- Optimize your current systems management or software distribution platform or solution—If the underlying systems management platform isn’t working, you won't be successful with your Windows 7 project. Ensure that the desktops and PCs to which you're deploying Windows 7 are in good health.
- Rationalize applications before remediating or upgrading them—Why spend money on upgrading applications to Windows 7 if you aren't even sure users use them? Don’t think of application rationalization as a separate step or an additional process. Integrate and automate application rationalization with the operating system deployment (OSD) tasks.
- Rationalize/eliminate dedicated hardware and caching systems for software/OS distribution—Today, you don't need expensive, static, and inflexible hardware-based caching solutions. Build and optimize your infrastructure not just for Windows 7 but for Windows 8 and beyond.
- Empower the end user—IT doesn't have to own the entire Windows 7 migration process. Let your users decide when to migrate to Windows 7. Give them a guided experience with applications such as Shopping. Get IT to automate as much as they can and then get out of the way by empowering the end user.
- Engage vendors and resources who have worked on Windows 7 projects before.
Windows 7 to Windows 8 Upgrade
- Windows 8 won’t just be rolled out to PCs and laptops, but a myriad of handheld and mobile devices—The addition of mobile devices makes the IT environment even more complex. The number of variables in terms of hardware models and configurations that will need to be supported will put unprecedented demand on IT and the systems management infrastructure. You need to review your systems management strategy and ensure that you invest in platforms that can support PCs, laptops, and mobile devices.
- Most organizations will embrace the cloud even more in the years to come, and Windows 8 will make that transition easier—When moving to the cloud, organizations will want to reduce the number of applications they own and support in-house and move as much as possible to the cloud.(when moving to Windows 8). When they do so, they should focus on application rationalization first and then application remediation. The foundational elements won't change much between Windows 7 and Windows 8, resulting in reduced cost and associated headaches for organizations concerned about application compatibility.
- Security and user profile management will be key when moving to Windows 8—The lines between corporate and personal devices are blurring. With more and more organizations encouraging their employees to work from home, the end user expects his or her experience to be seamless when moving from one device to another. To provide that seamless experience, IT will need to ensure that end users can pick up a device of their choice and gain access to their corporate resources in a secure manner.

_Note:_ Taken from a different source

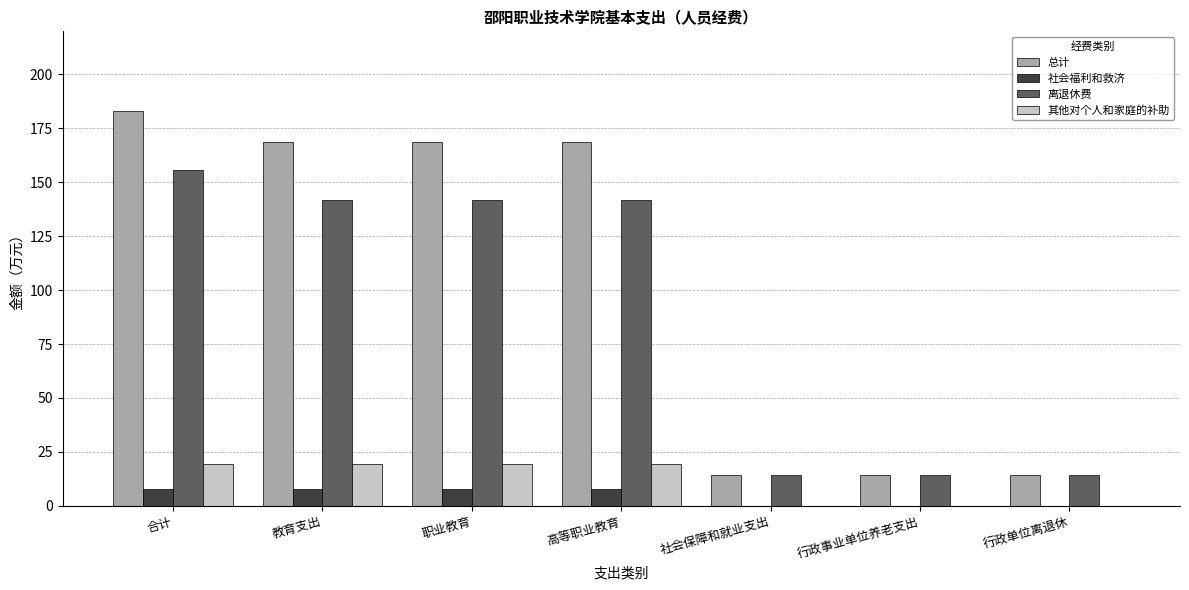

Reading left to right, extract all data points from this chart.

总计: 182.8	168.7	168.7	168.7	14.1	14.1	14.1
社会福利和救济: 7.7	7.7	7.7	7.7	0.0	0.0	0.0
离退休费: 155.7	141.6	141.6	141.6	14.1	14.1	14.1
其他对个人和家庭的补助: 19.5	19.5	19.5	19.5	0.0	0.0	0.0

- Facebook, Twitter, and Google are dictating the look and feel of enterprise applications and the way end users will consume information—With the explosion in the volume of data, the typical “matrix style” reports can no longer present data to end users that can be easily understood and consumed. The advent of ‘info-graphics” will make it easier for the end user to consume complex information in a format they can relate to easily. Users want to "touch and feel" their data! The mouse as an interface will make way for touchscreens even more aggressively as organizations move to Windows 8. Windows 8 is a great opportunity to face-lift enterprise applications.